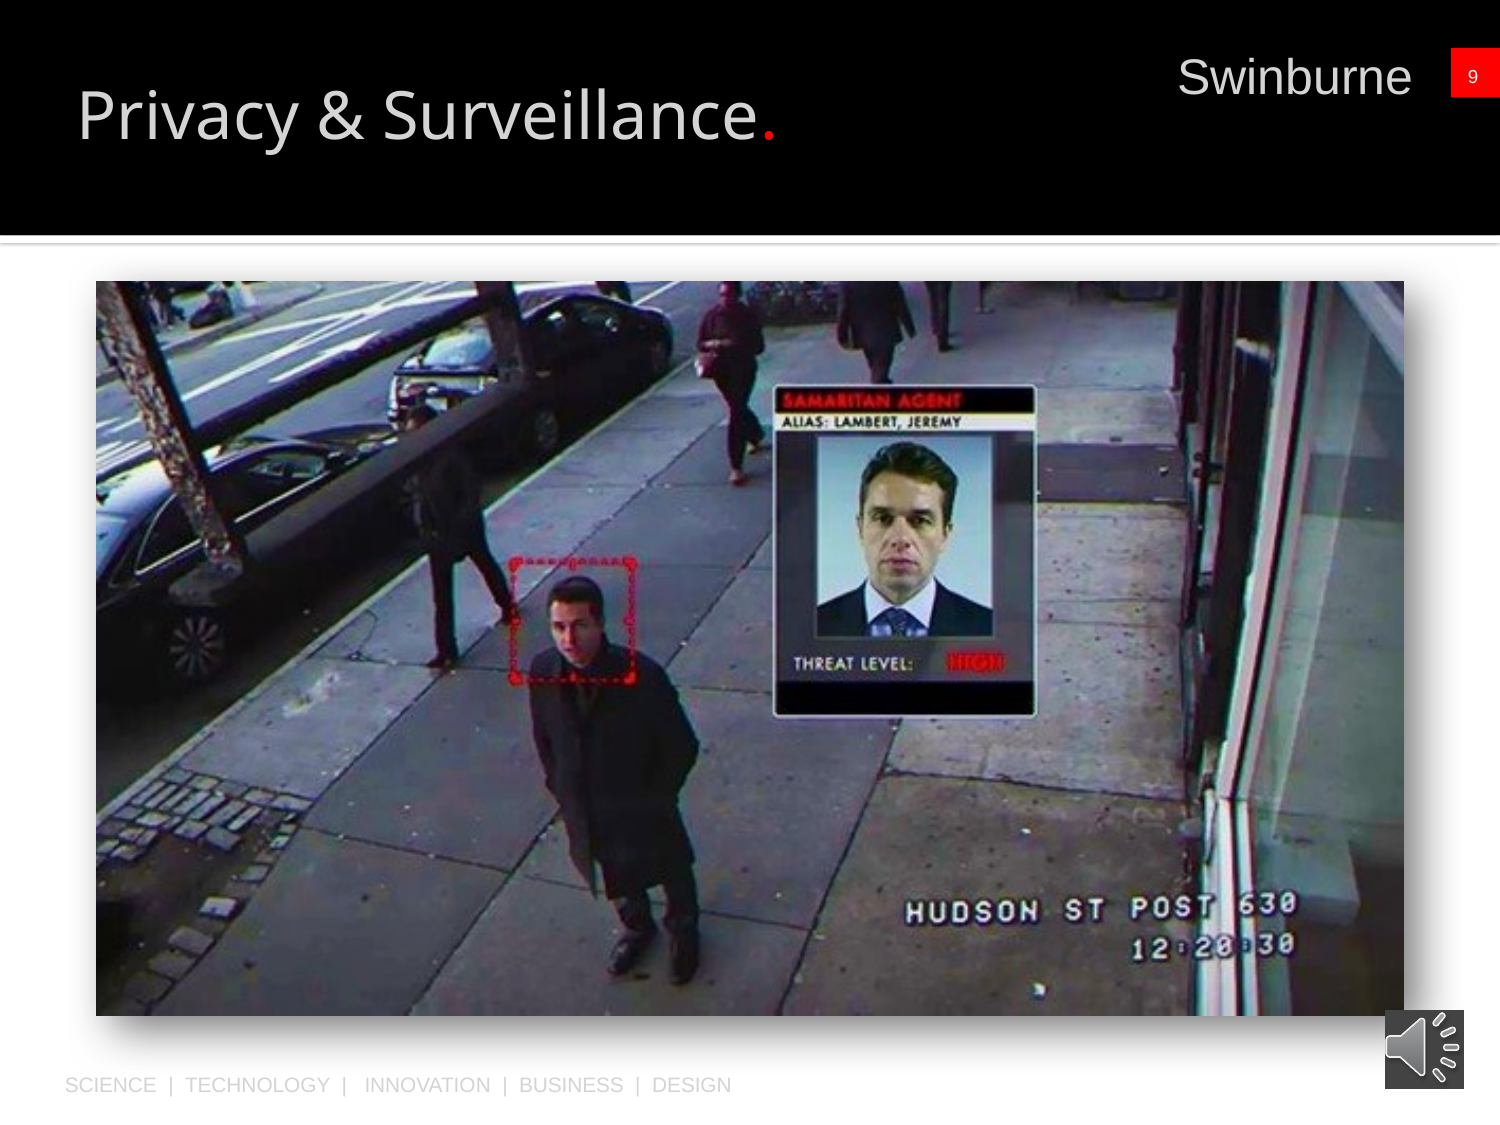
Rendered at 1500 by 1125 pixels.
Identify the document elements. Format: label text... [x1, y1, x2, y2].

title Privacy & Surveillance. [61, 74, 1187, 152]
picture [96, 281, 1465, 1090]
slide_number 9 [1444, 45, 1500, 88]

Problem to work on
Set the preceding data down again word for word, omitting images.

Worked solution
Rendered at 1500 by 1125 pixels.
Identify the document elements. Format: label text... [x1, y1, x2, y2].

title Privacy & Surveillance. [61, 74, 1187, 152]
picture [96, 281, 1465, 1090]
slide_number 9 [1444, 45, 1500, 88]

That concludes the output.